(Records from a data set)
+===+
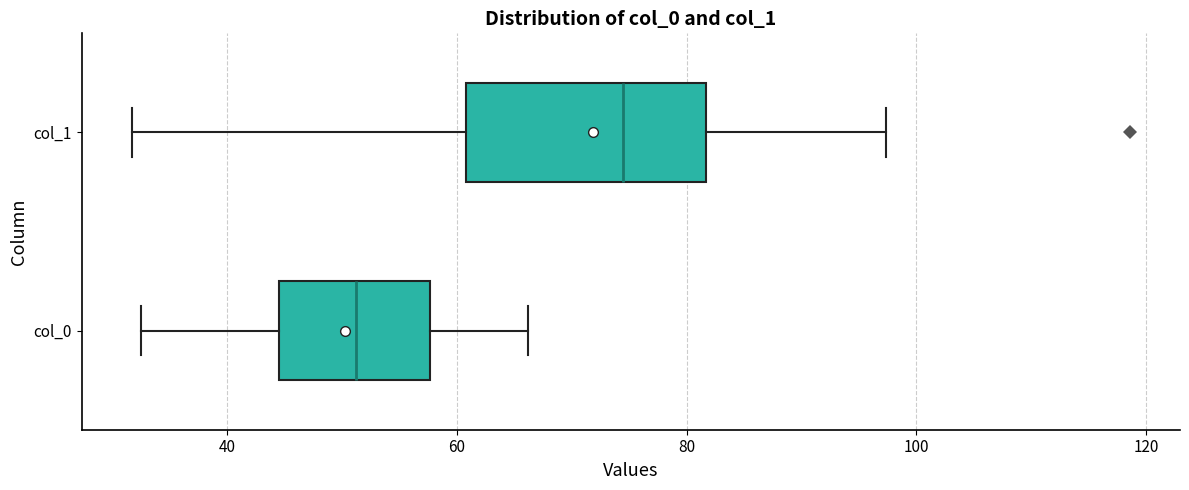

Which box's median line is the furthest to the left?

col_0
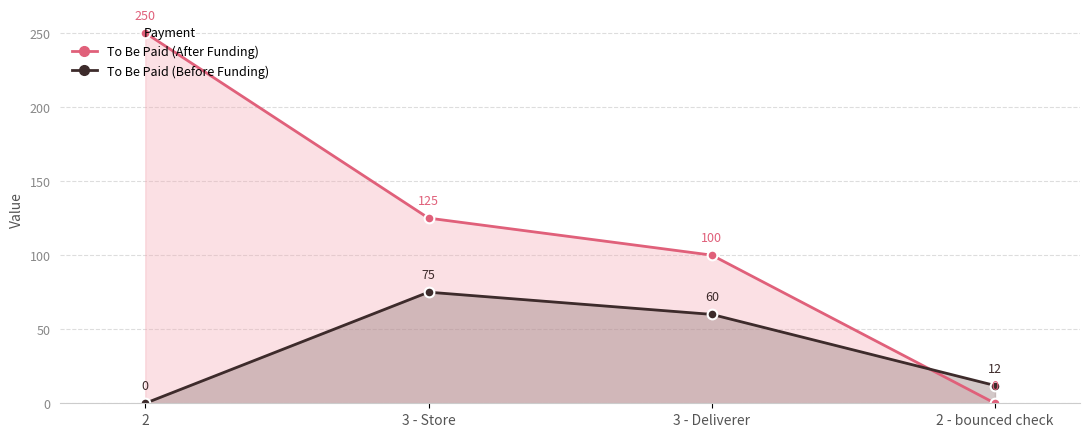

What is the maximum value shown in the chart?

250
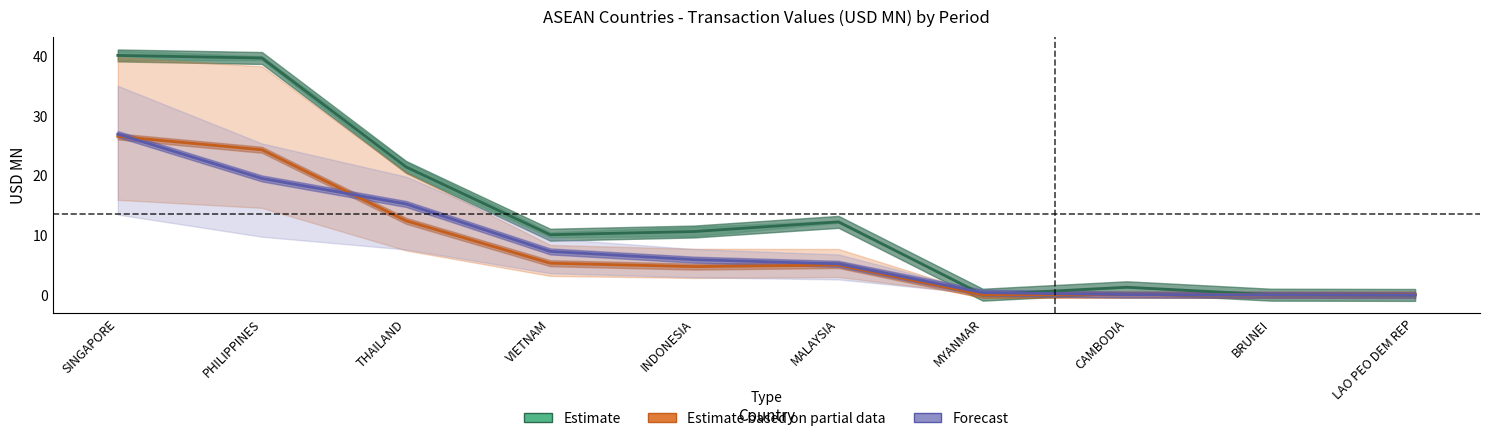

Reading left to right, extract all data points from this chart.

Estimate: 40.1	39.7	21.5	10.1	10.6	12.3	0.0	1.3	0.1	0.0
Estimate based on partial data: 26.6	24.3	12.4	5.3	4.8	5.0	0.0	0.0	0.0	0.1
Forecast: 27.0	19.5	15.3	7.3	5.9	5.2	0.4	0.1	0.0	0.0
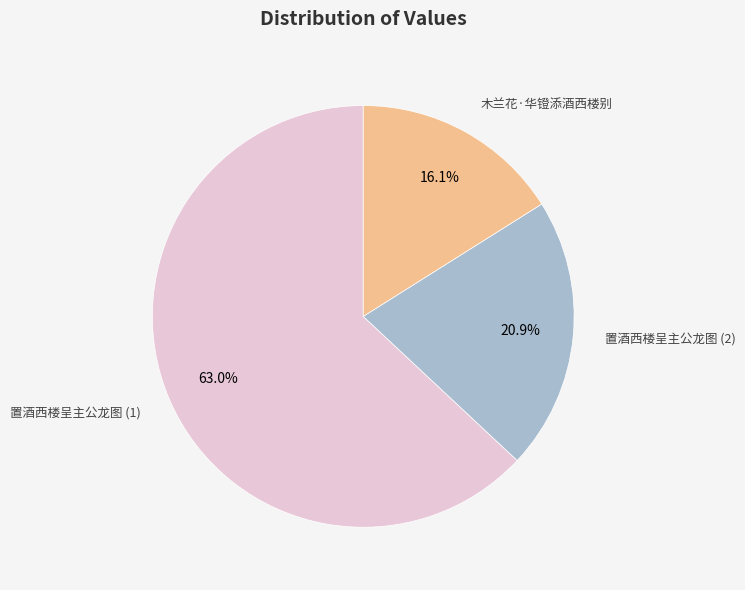

Is there any slice that represents more than half of the pie?

Yes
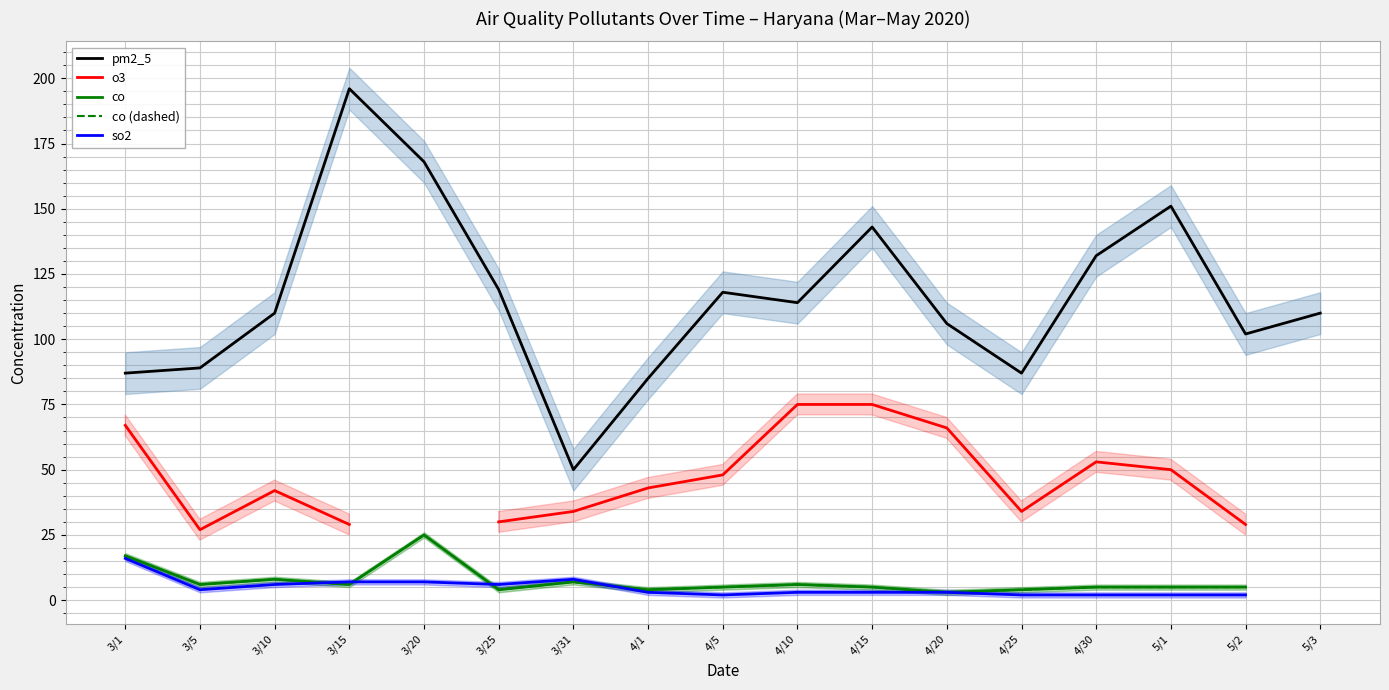

At how many categories does at least one series exceed 125?

5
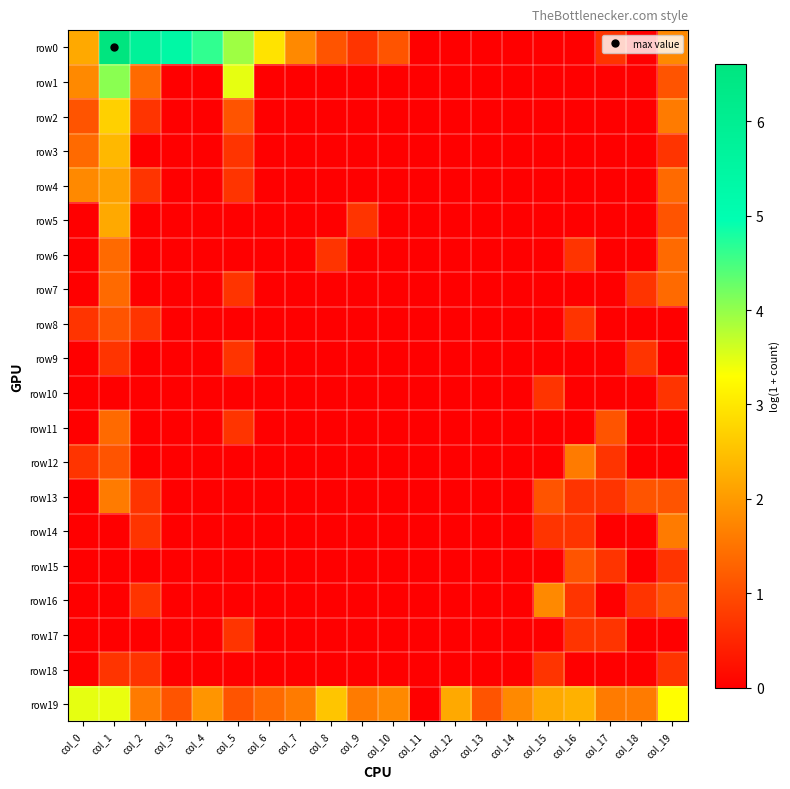

Which has a higher value, col_13 or col_15?

col_13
+===+
Required work: Copy the lines above word for word, but leave out the pictures.

Output of the exercise:
Which box's median line is the furthest to the left?

col_0

What is the maximum value shown in the chart?

250

Reading left to right, extract all data points from this chart.

Estimate: 40.1	39.7	21.5	10.1	10.6	12.3	0.0	1.3	0.1	0.0
Estimate based on partial data: 26.6	24.3	12.4	5.3	4.8	5.0	0.0	0.0	0.0	0.1
Forecast: 27.0	19.5	15.3	7.3	5.9	5.2	0.4	0.1	0.0	0.0

Is there any slice that represents more than half of the pie?

Yes

At how many categories does at least one series exceed 125?

5

Which has a higher value, col_13 or col_15?

col_13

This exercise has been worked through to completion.